** Opening Passage shown block **

[tz] New 'Theory' section "Accuracy of the tz database"

Paul Eggert eggert at cs.ucla.edu
Sun Sep 15 05:32:32 UTC 2013

On 09/04/2013 10:16 AM, Zefram wrote:
> Your recent discussion of Shanks's methodology and quality, and how to
> deal with it, has been most enlightening.  I think it would be useful for
> you to put these notes into the distributed files, either as a section
> in Theory or as a new Sources file.

Good idea.  I pushed this patch.  This affects only commentary,
so it should be safe.

>From 9d3b5229caa1cef1a9000f9612fac5ce60304355 Mon Sep 17 00:00:00 2001
From: Paul Eggert <eggert at cs.ucla.edu>
Date: Sat, 14 Sep 2013 22:28:37 -0700
Subject: [PATCH] * Theory (Accuracy of the tz database): New section.

It contains material moved here from other sections, along
with material taken from my recent emails to the tz mailing list.
Suggested by Zefram in
 Theory | 160
 1 file changed, 130 insertions(+), 30 deletions(-)

diff --git a/Theory b/Theory
index 0c1ffdd..1c78a46 100644
--- a/Theory
+++ b/Theory
@@ -216,7 +216,10 @@ data, the world is partitioned into regions whose
clocks all agree
 about time stamps that occur after the somewhat-arbitrary cutoff point
 of the POSIX Epoch (1970-01-01 00:00:00 UTC).  For each such region,
 the database records all known clock transitions, and labels the region
-with a notable location.
+with a notable location.  Although 1970 is a somewhat-arbitrary
+cutoff, there are significant challenges to moving the cutoff earlier
+even by a decade or two, due to the wide variety of local practices
+before computer timekeeping became prevalent.
 Clock transitions before 1970 are recorded for each such location,
 because most POSIX-compatible systems support negative time stamps and
@@ -224,39 +227,136 @@ could misbehave if data were omitted for pre-1970
 However, the database is not designed for and does not suffice for
 applications requiring accurate handling of all past times everywhere,
 as it would take far too much effort and guesswork to record all
-details of pre-1970 civil timekeeping.  The pre-1970 data in this
-database covers only a tiny sliver of how clocks actually behaved;
-the vast majority of the necessary information was lost or never
-recorded, and much of what little remains is fabricated.
-Although 1970 is a somewhat-arbitrary cutoff, there are significant
-challenges to moving the cutoff back even by a decade or two, due to
-the wide variety of local practices before computer timekeeping
-became prevalent.

** Closing Passage shown block **
** Opening Data segment block **

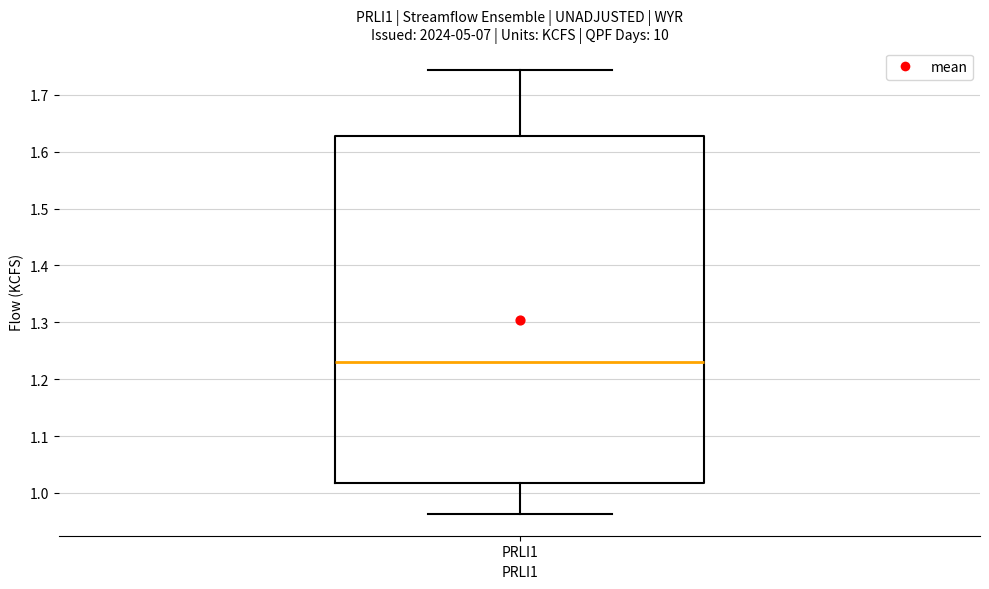

Where does the median line of the box for PRLI1 sit on the y-axis? The values are not printed on the chart, so give them approximately, as read against the axis.

1.23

** Closing Data segment block **

[Task item]
Continue the patch to the tz database's Theory file, starting after its last line.

[Result of the task]
-Local mean time (LMT) offsets are recorded in the database only
-because the format requires an offset.  They should not be considered
-meaningful, and should not prompt creation of zones merely because two
-locations differ in LMT.  Historically, not only did different
-locations in the same zone typically use different LMT offsets, often
-different people in the same location maintained mean-time clocks that
-differed significantly, many people used solar or some other time
-instead of mean time, and standard time often replaced LMT only
-gradually at each location.  As for leap seconds, civil time was not
-based on atomic time before 1972, and we don't know the history of
-earth's rotation accurately enough to map SI seconds to historical
-solar time to more than about one-hour accuracy.  See: Morrison LV,
-Stephenson FR. Historical values of the Earth's clock error Delta T
-and the calculation of eclipses. J Hist Astron. 2004;35:327-36
-<http://adsabs.harvard.edu/full/2004JHA....35..327M>; Historical
-values of the Earth's clock error. J Hist Astron. 2005;36:339
-As noted in the README file, the tz database is not authoritative
-(particularly not for pre-1970 time stamps), and it surely has errors.
+details of pre-1970 civil timekeeping.
+----- Accuracy of the tz database -----
+The tz database is not authoritative, and it surely has errors.
 Corrections are welcome and encouraged.  Users requiring authoritative
 data should consult national standards bodies and the references cited
 in the database's comments.
+Errors in the tz database arise from many sources:
+ * The tz database predicts future time stamps, and current predictions
+   will be incorrect after future governments change the rules.
+   For example, if today someone schedules a meeting for 13:00 next
+   October 1, Casablanca time, and tomorrow Morocco changes its
+   daylight saving rules, software can mess up after the rule change
+   if it blithely relies on conversions made before the change.
+ * The pre-1970 data in this database cover only a tiny sliver of how
+   clocks actually behaved; the vast majority of the necessary
+   information was lost or never recorded.  Thousands more zones would
+   be needed if the tz database's scope were extended to cover even
+   just the known or guessed history of standard time; for example,
+   the current single entry for France would need to split into dozens
+   of entries, perhaps hundreds.
+ * Most of the pre-1970 data comes from unreliable sources, often
+   astrology books that lack citations and whose compilers evidently
+   invented entries when the true facts were unknown, without
+   reporting which entries were known and which were invented.
+   These books often contradict each other or give implausible entries,
+   and on the rare occasions when their old data are checked they are
+   typically found to be incorrect.
+ * For the UK the tz database relies on years of first-class work done by
+   Joseph Myers and others; see
+   Other countries are not done nearly as well.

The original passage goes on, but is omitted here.